05Discussion & Limitations
Limitations:
- Padding spikes can still occur at specific shard counts when collective alignment and block granularities clash (LCM effects), especially with large tilings like .
- The planning problem is NP-hard; while the heuristic is fast and near-optimal in practice, it’s not a formal global optimum.
- Peak gains depend on high-quality collective libraries and alignment (e.g., NCCL) and may vary on different interconnects.
- Very irregular models with many unique block sizes could reduce packing efficiency.
Required resources:
- Multi-GPU nodes with a fast interconnect, a PyTorch version with DTensor, and NCCL or equivalent collective support.
- Enough host and device memory to hold planned DBuffer slots and fused kernels.
When not to use:
- Small models on a handful of GPUs where plain DDP already saturates compute—overhead savings may be negligible.
- Workloads that never use structure-aware methods and already have well-tuned FSDP; the extra flexibility won’t shine.
Open questions:
- Automatic block-size selection: can the system pick per-parameter granularities from profiles to minimize padding and maximize locality?
- Dynamic re-planning: can we adjust layouts on the fly as batch sizes, sequence lengths, or expert routing patterns change?
- Generalization: how does this extend to other modalities (vision/audio) with 3D/4D tilings and different operator mixes?
- Cross-vendor support: how robust is performance on alternative interconnects or collective libraries?
- Fault tolerance: can we integrate planner decisions with checkpointing to recover mid-iteration without extra overhead?
06Conclusion & Future Work
Three-sentence summary: veScale-FSDP makes structure-aware training first-class by introducing RaggedShard (block-aligned sharding), a planning algorithm (smart packing with minimal padding), and DBuffer (zero-copy group communication). Together, they boost throughput by 5–66% and cut memory by 16–30% versus leading FSDP systems, while scaling cleanly to tens of thousands of GPUs and multi-trillion-parameter models. They also make 8-bit Adam and Muon easy to deploy with PyTorch-native code.
Main achievement: Unifying flexibility (arbitrary block granularity) and performance (aligned, balanced, zero-copy communication) in a single, practical FSDP system.
Future directions: Automate block-size choices, add dynamic re-planning as workloads shift, broaden support for diverse modalities and interconnects, and deepen integration with distributed checkpointing and compilation to push MFU even higher.

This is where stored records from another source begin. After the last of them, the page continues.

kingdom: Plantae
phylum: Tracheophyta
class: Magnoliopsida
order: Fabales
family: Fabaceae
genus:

Why remember this: It shows that respecting tensor structure isn’t just elegant—it’s faster and cheaper at scale. By aligning shards to blocks, planning for balance, and removing copies, we unlock the newest optimizers and quantization methods without hacks, making giant-model training both simpler and stronger.
Practical Applications
- •Train LLMs with block-wise 8-bit Adam to reduce optimizer memory while preserving accuracy.
- •Use Muon or Shampoo efficiently by gathering full matrices on chosen ranks without custom collectives.
- •Scale MoE models to thousands of GPUs with minimal padding and balanced communication.
- •Cut cloud costs by improving throughput (5–66%) and reducing peak memory (16–30%).
- •Avoid OOMs at larger FSDP sizes by eliminating interleaved copies and padding blow-ups.
- •Compose with expert/tensor parallelism using DTensor placements for complex, multi-dimensional sharding.
- •Speed up training initialization with a planner that finishes in under a second for typical jobs.
- •Leverage zero-copy collectives to remove 10–20 ms per-iteration copy overhead common in per-parameter designs.
- •Use standard PyTorch checkpointing with sharded saves and no extra glue code.
- •Profile on small GPU counts to predict large-scale performance and plan capacity reliably.